Is day surgery safe? A systematic literature review
Background: In many countries, day surgery is very common for some indications, especially in the USA, the UK and Scandinavia. In other countries—for example, Austria, Germany and Switzerland—day surgery is rare. This is due to financial disincentives, different systemic structures and shorter waiting lists for surgery.
Methods: We focused on the 15 most frequently delivered operations in Austria, from which we selected those that could be done in day surgery. For these 11 interventions, we made a systematic literature search in various databases.

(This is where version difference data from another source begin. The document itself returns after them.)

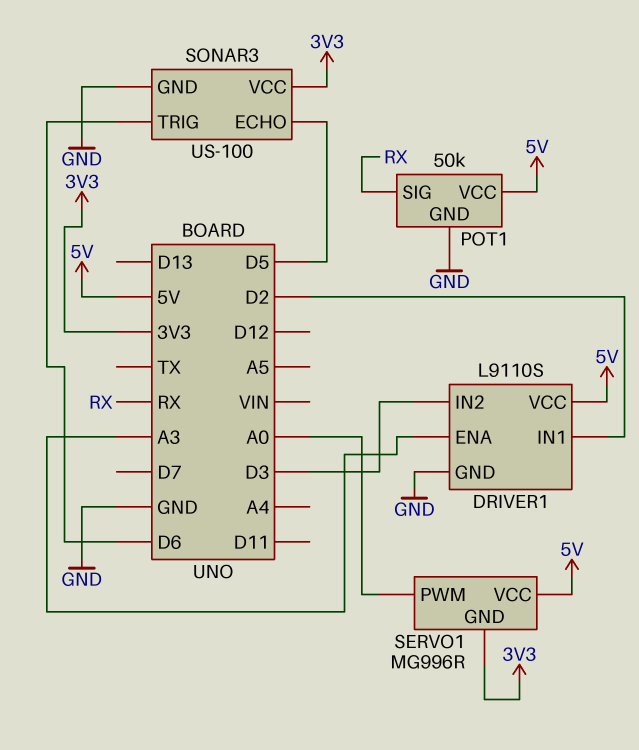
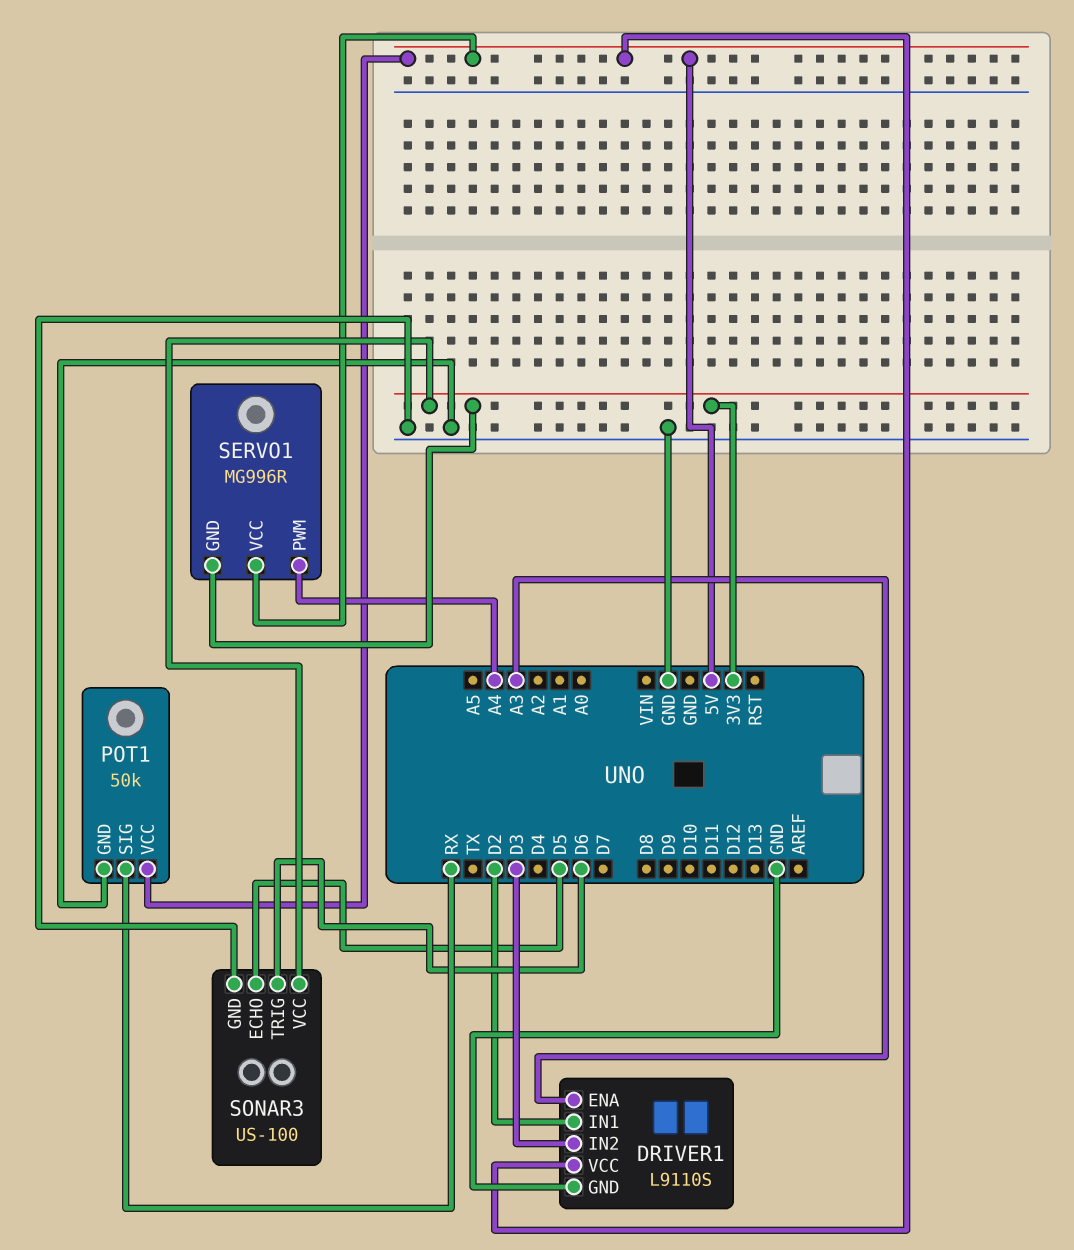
SERVO1 pin PWM: A0 -> A4

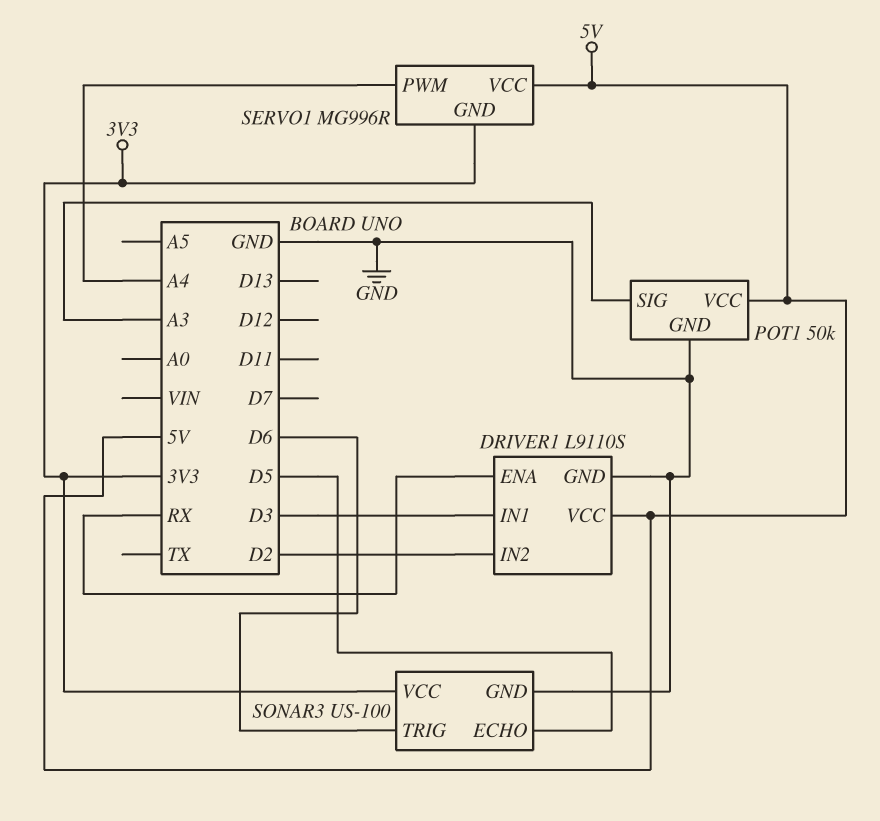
DRIVER1 pin ENA: A3 -> RX
DRIVER1 pin IN1: D2 -> D3
DRIVER1 pin IN2: D3 -> D2
POT1 pin SIG: RX -> A3

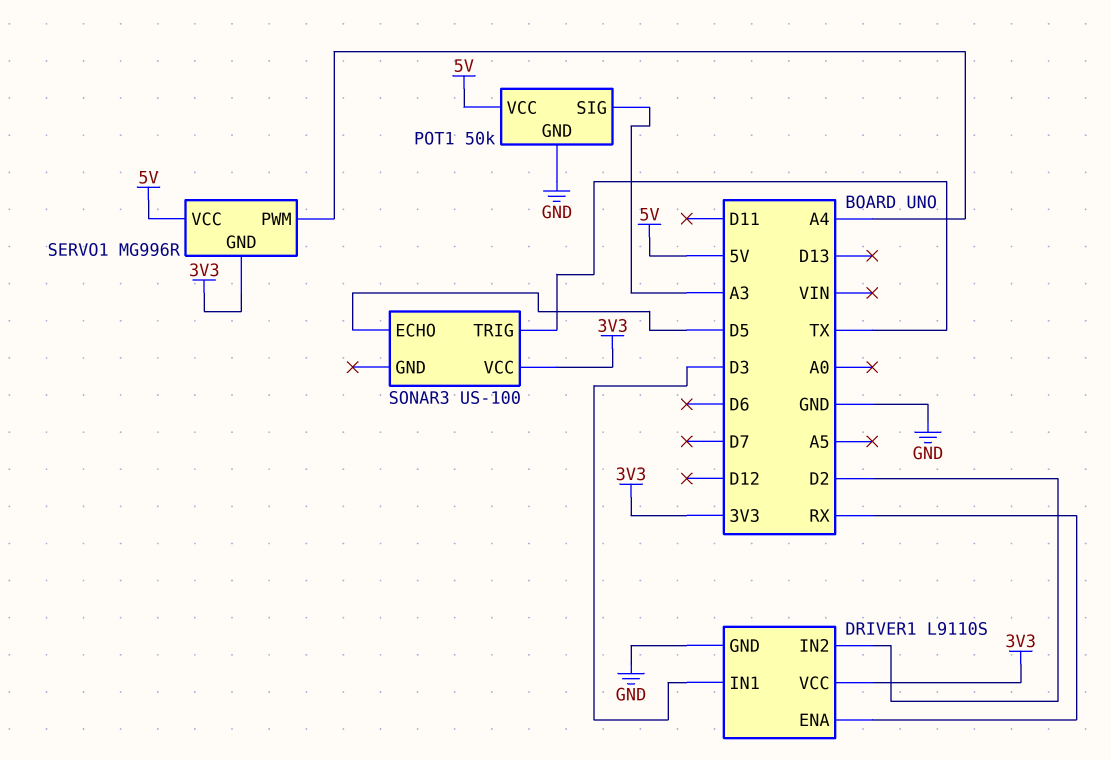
DRIVER1 pin VCC: 5V -> 3V3
SONAR3 pin GND: GND -> none
SONAR3 pin TRIG: D6 -> TX

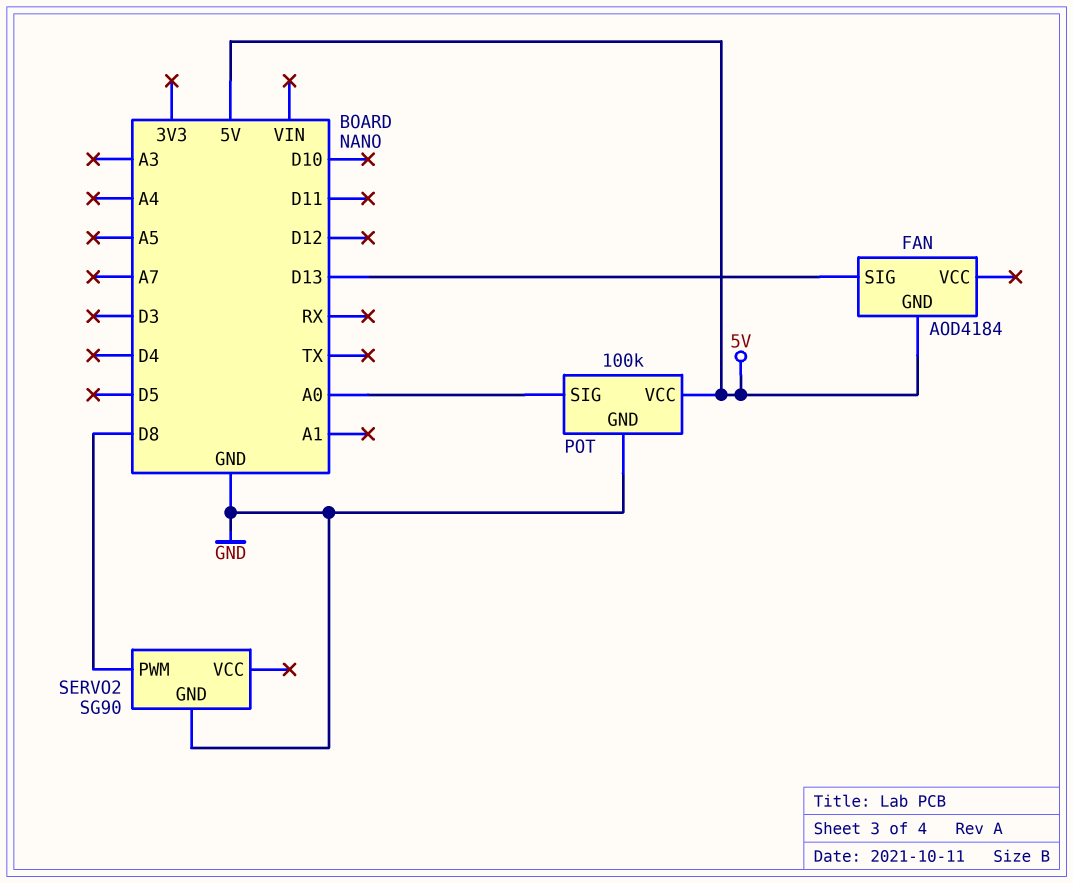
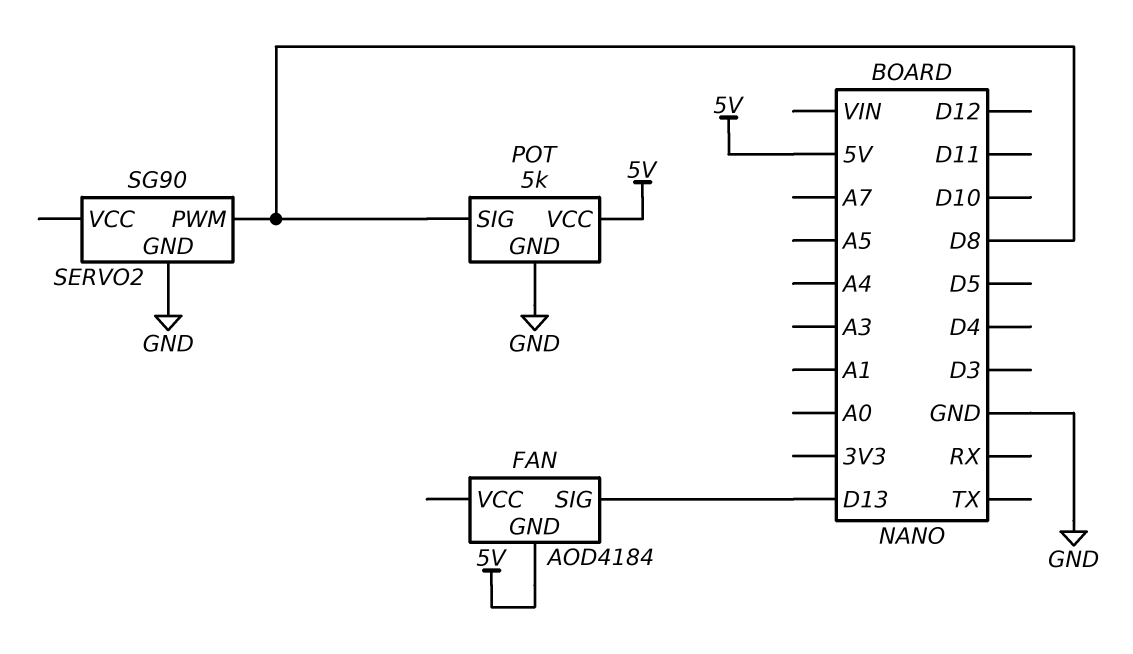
POT: 100k -> 5k
POT pin SIG: A0 -> D8

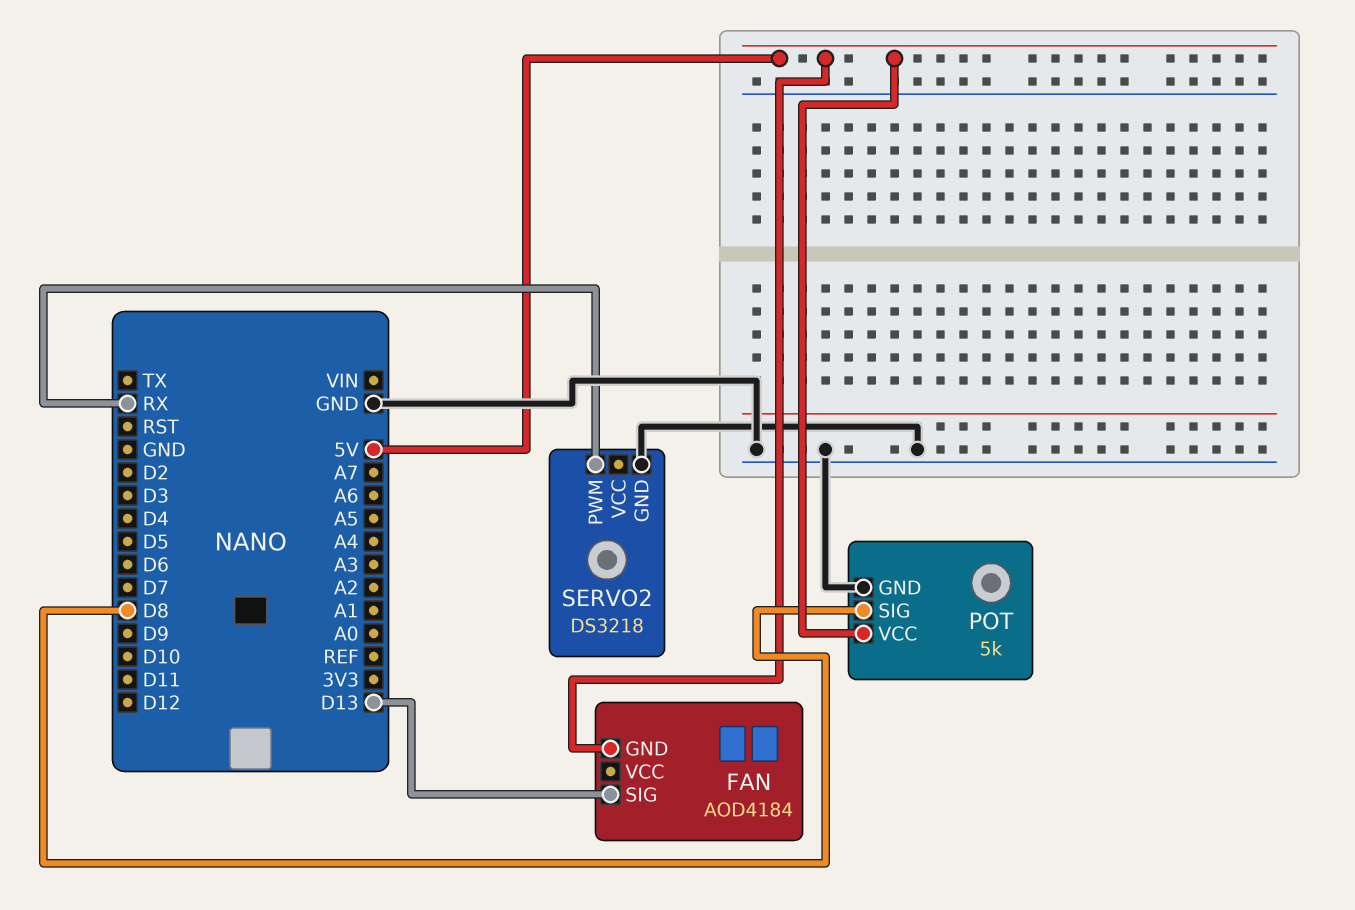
SERVO2: SG90 -> DS3218
SERVO2 pin PWM: D8 -> RX

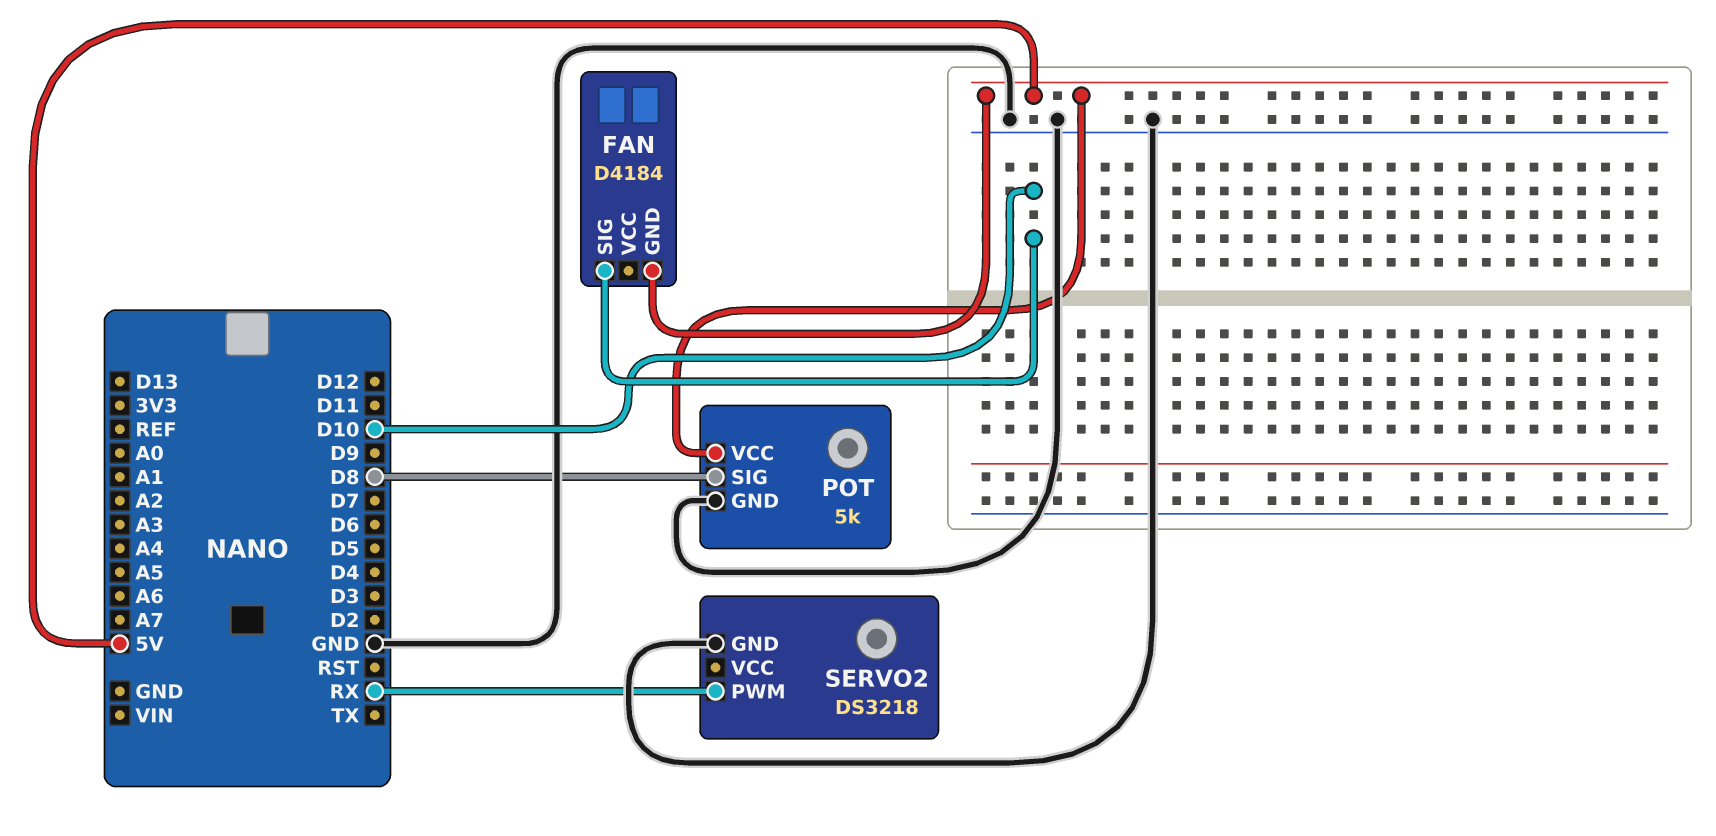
FAN: AOD4184 -> D4184
FAN pin SIG: D13 -> D10

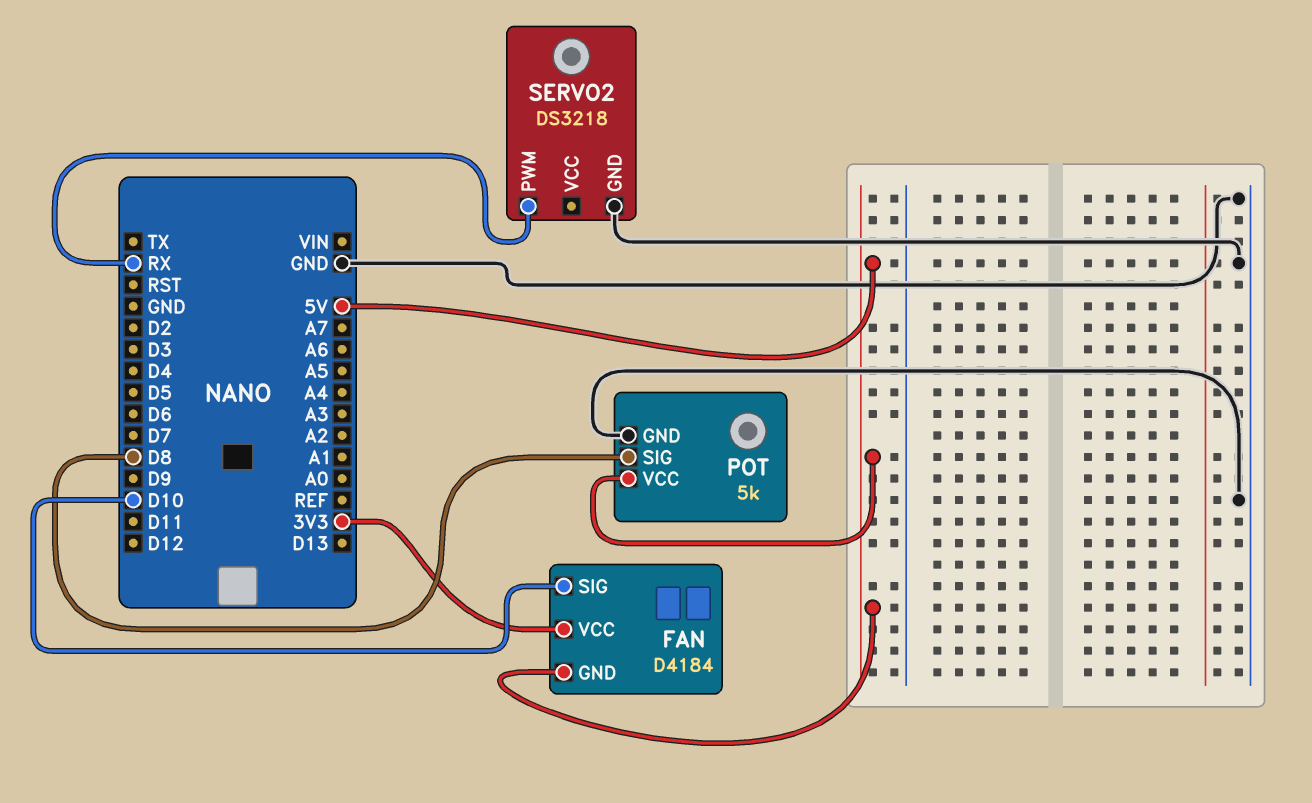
FAN pin VCC: none -> 3V3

Results: We researched 35 studies for data synthesis. On the basis of the summarised studies, we concluded that the following operations can be done safely (and effectively) in both day surgery and in inpatient setting in those patients who fulfil the eligibility criteria for day surgery: cataract surgery, arthroscopic operations of the knee, vein ligation (stripping), cholecystectomy (laparoscopic), adenoidectomy and repair of inguinal and femoral hernia. For the removal of implanted devices from bone, appendectomy, paracentesis, carpal tunnel decompression of median nerve and curettage, studies with a higher evidence level for robust assessment of the safety (and effectiveness) of day surgery are required, although these operations are already undertaken in a day surgery setting in many countries.
Conclusion: Day surgery can be defined as safe for selected interventions and patients. Day surgery requires increasing attention in countries such as Austria with a low level of day surgery, which is particularly evident when making international comparisons.